Keza Gazzali, felsefecilerin, ilmin tarifi hususundaki sözlerini izaha çalışarak şöyle demiştir: Kalb gözümüzle idrakimizi, zahiri gözümüzle mukayese etmek suretiyle anlarız. Zahiri gözümüzün manası görülen şeyin suretinin görme kuvvetinde şekil almasından ibarettir; nitekim, aynada suretin şekillendiğini de, bu şekilde anlamaktayız. Nitekim göz, görülen şeylerin şeklini alır, yani o gözde görülen şeylerin aynısı olmayan, ama onlara mutabık olan şekiller belirir. Çünkü, meselâ ateşin kendisi gözde beliremez; aksine, ateşin suretine mutabık bir şekil belirir... Bunun gibi akıl da, üzerinde makûlatın şekillerinin belirdiği bir ayna gibidir. Makulat ile, onların hakikat ve mahiyetlerini kastediyorum.

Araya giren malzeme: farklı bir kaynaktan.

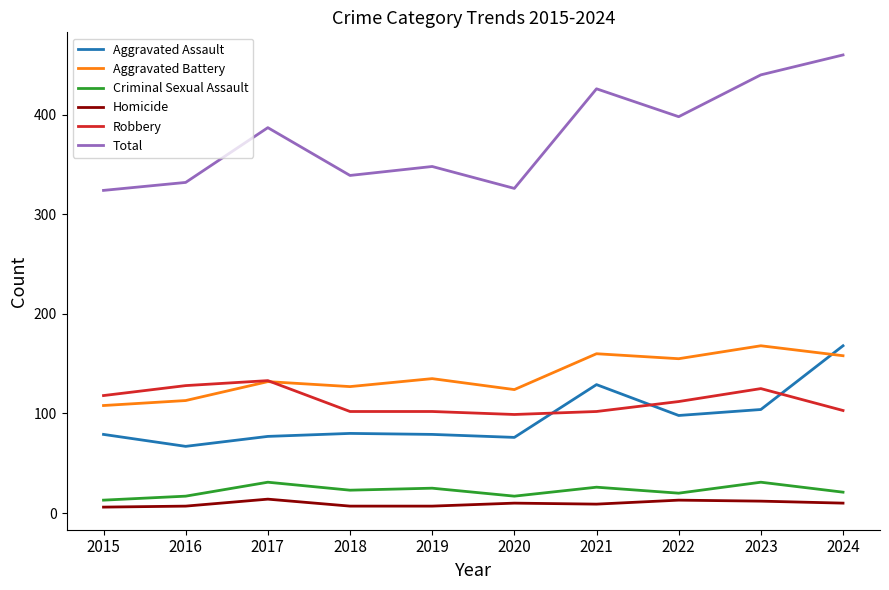

Is the value of Total at 2019 greater than the value of Aggravated Assault at 2015?

Yes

Aynanın yapısında üç unsur bulunmaktadır: Demir unsuru, parlaklık ve onda şekillerin belirmesi.. İnsanoğlunun cevheri demir, aklı parlaklık, malumatı da suretler gibidir. Gazzali'nin bu sözü gerçekten sakıttır, çünkü O'nun: "Zahiri gözün manası, görülen şekillerin görme kuvvetinde belirmesidir " görüşü, bir kaç bakımdan batıldır.

a- Çünkü o, görmenin tarifinde görenle görüleni zikretmiştir ki, bu bir devirdir (devr-i fasittir).

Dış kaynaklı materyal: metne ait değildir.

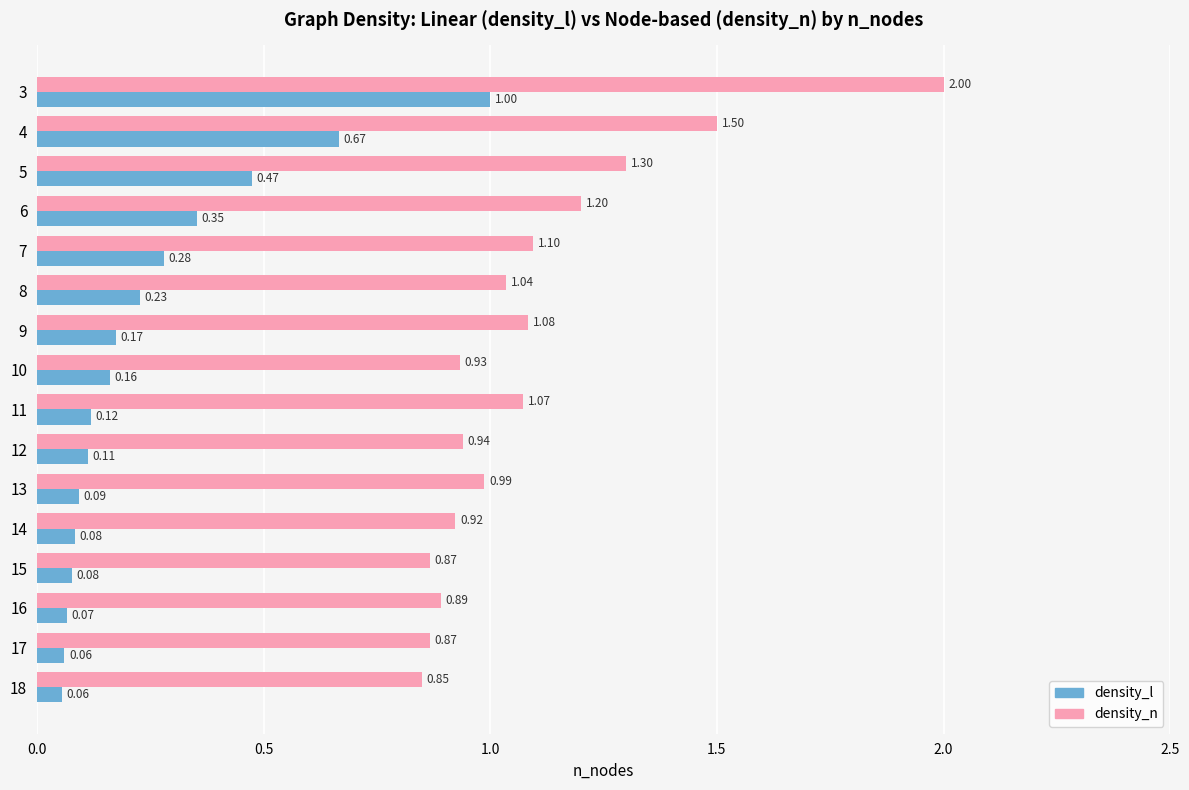

Is the value of density_n at 13 greater than the value of density_l at 16?

Yes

b- Şayet görme, bu şekil almanın bizzat kendisi olsaydı, o zaman biz ancak gözün alabileceği kadar görürdük. Çünkü büyük bir şeyin küçük birşey içinde şekil alması mümkün değildir. Şayet şekillenen küçük suretler, hariçteki büyük şeylerin görülebilmesi için şarttır, denilirse biz deriz ki, şart meşruttan başkadır. O halde görmek, şekil alan bu suretlerden başkadır.

c- Biz görülen şeyi, olduğu yerde görüyoruz; şayet görülen şey beliren şekil olsaydı, biz onu bulunduğu yerde ve mekanda göremezdik.

Gazzali'nin, "akıl da böyledir; çünkü onda da, makufatın suretleri belirir" sözüne gelince, bu da zayıftır. Çünkü, akılda hararetten ötürü şekillenen suret, mahiyet itibariyle ya müsavidir veya değildir... Eğer birincisi olursa, o zaman aklın, harareti düşündüğü zaman hararetli olması lazım. Çünkü hararetli olmak, ancak hararetle vasıflandığında anlamlı olur. İkincisi olursa, o zaman mahiyet, mahiyeti bakımından hararete ters olan bir şeyin zihinde meydana gelmesinden ibarettir. Bu ise, Gazzali'nin görüşünü geçersiz kılar.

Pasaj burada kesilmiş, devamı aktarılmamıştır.